The biopsy will give a definitive diagnosis. I guess most ENT’s who have experience with oral cancer will be able to make an educated guess from looking at the CT. My husband had the CT as well as the biopsy. You may want to find out if the tumor is at the base of tongue (oropharyngeal) or is it in the oral tongue. If it is in the oropharynx, if it is HPV positive which has a better prognosis.

My husband was prescribed gabapentin after his radiation treatment for nerve pain. It didn’t help him much, though. He had hydromorphone when he was hospitalized for aspiration pneumonia and being “morphine naive” he ended up with hallucinations. All this is not to say it will happen to you. Different people react differently to medication. I do know that one can’t stop taking gabapentin abruptly. There needs to be a step-down process. Your doctor should have given you that. If not, ask him about it.
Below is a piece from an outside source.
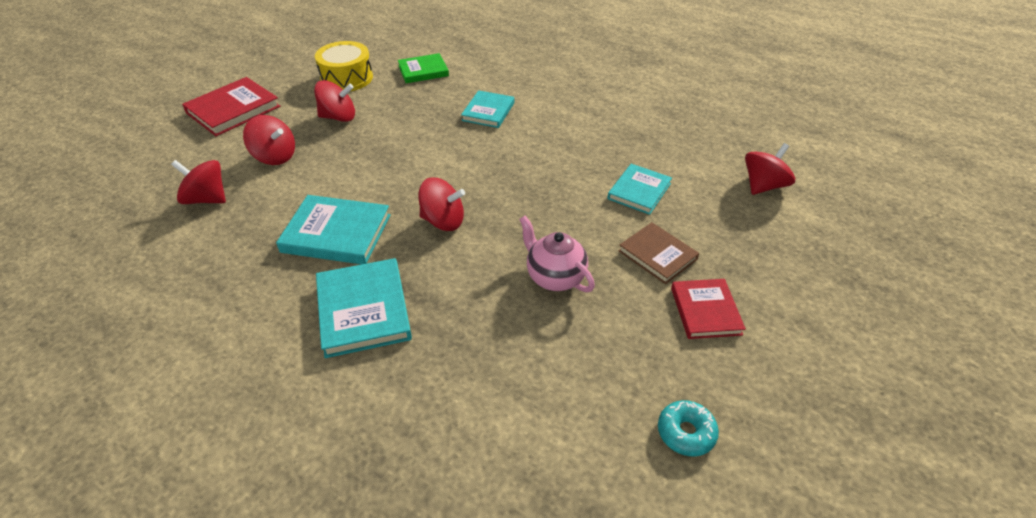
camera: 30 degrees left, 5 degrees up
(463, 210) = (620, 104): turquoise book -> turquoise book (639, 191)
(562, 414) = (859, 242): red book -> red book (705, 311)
It’s good to know that you will be seeing two oncologists, I would guess the radiation oncologist and the medical oncologist. That’s really quick. We had to wait for two months between seeing the family ENT who had no clue and the head of ENT at Mount Sinai Hospital. It then took maybe a couple of weeks for John to get his biopsy and follow-up doctors’ appointments. After he had a proper diagnosis, it took us another six weeks to start treatment. The worst that can happen in your case now is that it is not cancer and you have wasted time going to the appointment. I’m sure you would not mind wasting that time.

If indeed you have oral cancer and will be in treatment, I would strongly suggest that you make a point of eating all your favorite foods now. Once treatment begins, it will be some time before you will be able to do that, what with mouth sores and taste changes. Don’t worry about weight gain, most people lose weight during treatment.

I am an advocate for patients advocating for themselves. When you go for your appointments, write down all your questions and make sure you ask them. If the doctors say something you don’t understand, ask them to explain. Don’t just let it go. When John saw his radiation oncologist for the first time, the doctor did a scope and said, “I can’t see the margins.” I had no idea why he was saying it. It took me two years and much reading on this forum to learn that clear margins are important. I should have asked, but I didn’t. My experience tells me that the more I know and ask, the more the doctors are willing to explain. I don’t blame them. For one, they had no idea what people know and not know, and then they see so many patients and they are repeating information all the time. If you do go into treatment, get the after hours phone number that you can call for information or help. I found that useful at the beginning when I didn’t know what to expect or on the weekend if I couldn’t get my husband to a doctor. There are nurses who man the phone and they will call you back if you leave your number.

Please ask whatever questions you may have, there’s a wealth of information among the members on this forum.


Gloria
She stood in the storm, and when the wind did not blow her way, she adjusted her sails... Elizabeth Edwards

Wife to John,dx 10/2012, BOT, HPV+, T3N2MO, RAD 70 gy,Cisplatinx2 , PEG in Dec 6, 2012, dx dvt in both legs after second chemo session, Apr 03/13 NED, July 2013 met to lungs, Phase 1 immunotherapy trial Jan 18/14 to July/14. Taxol/carboplatin July/14. Esophagus re-opened Oct 14. PEG out April 8, 2015. Phase 2 trial of Selinexor April to July 2015. At peace Jan 15, 2016.